In this case I would agree that the real value of the outstanding shares is determined by the PV of the corporations' profits.
Sims says this is exactly like government debt. The real value of the outstanding debt is determined by the PV of (real) primary surpluses. And that determines the price level.
So, what are the differences between the two cases?
The first differences is the direction of causation. I would assume the corporation maximises profits, and those profits are exogenous wrt the number of shares outstanding, and the interest rate promised on those shares. I don't assume governments maximise surpluses, and I don't think the surpluses they do run are exogenous wrt the national debt and interest obligations.
The second difference is that all corporate debt/shares has to offer a rate of return that matches the competition from other assets. There is one government "liability" - money- that is special, in that people will hold it even though they expect its rate of return will be much lower than competing assets. It has a strongly downward-sloping demand curve. So the rate of interest used in the PV calculation is not exogenous wrt the real value of the stock of money.

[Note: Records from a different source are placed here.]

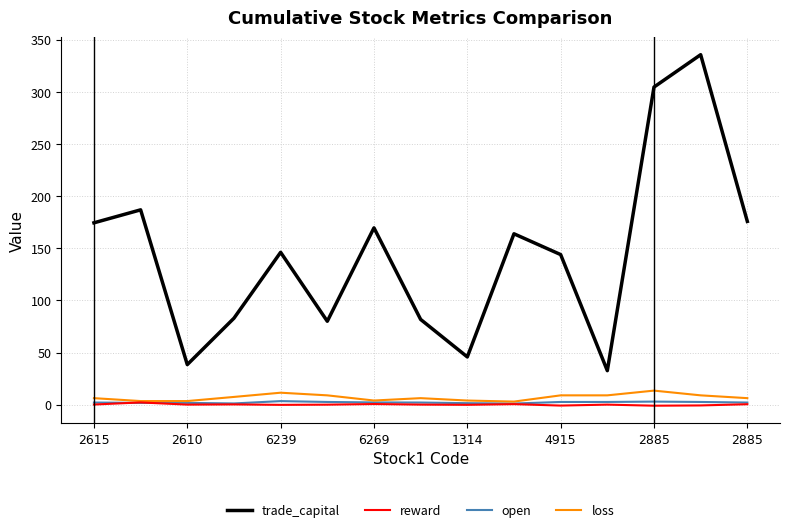

Which series has the largest total across all categories?

trade_capital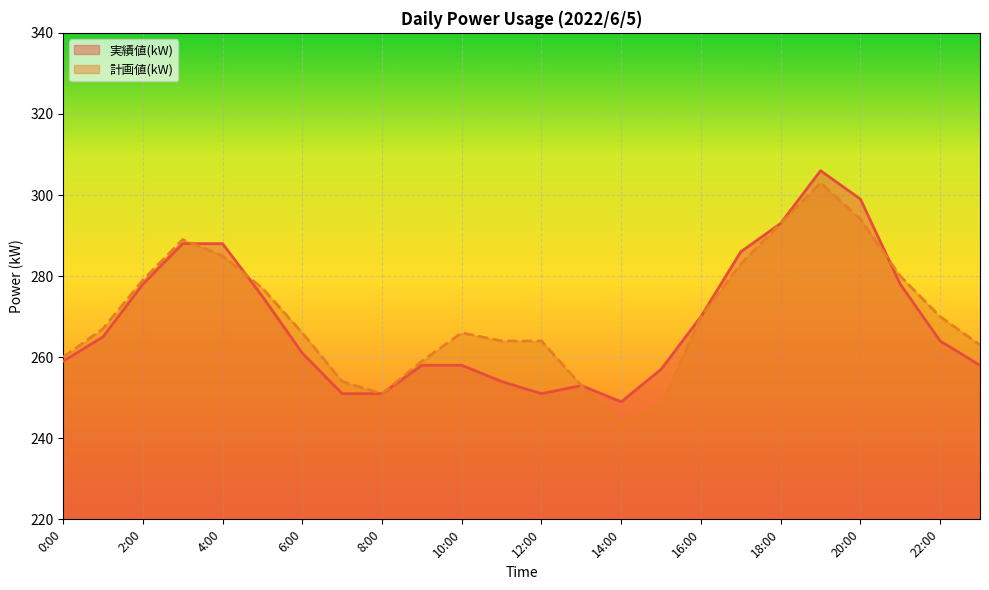

Rank the series by their average value, from lowest to highest.

実績値(kW), 計画値(kW)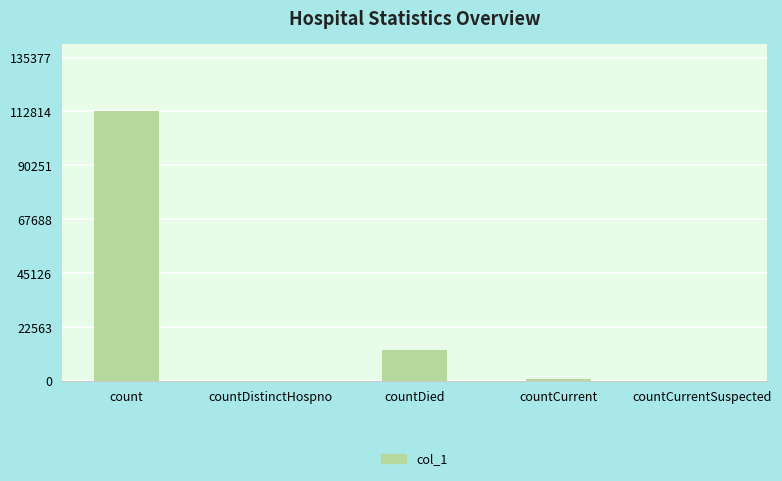

Is it true that the value at countCurrentSuspected is -66500?

False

The third difference is that the (real) rate of interest on money is typically negative, so the PV calculation is weird, and Ponzi-esque.
A fourth difference is that (sometimes) the issuance of money is handled by a separate body (the central bank), that has some degree of independence from the rest of the government.
I would say that the weird rate of return characteristics of money stem from it's being used as a medium of exchange.
Again though, the Sims paper is interesting and insightful. And it certainly makes for an interesting comparison for countries which do and do not issue foreign currency denominated debt. Even if i don't fully accept the analogy, that doesn't mean there isn't some truth to it.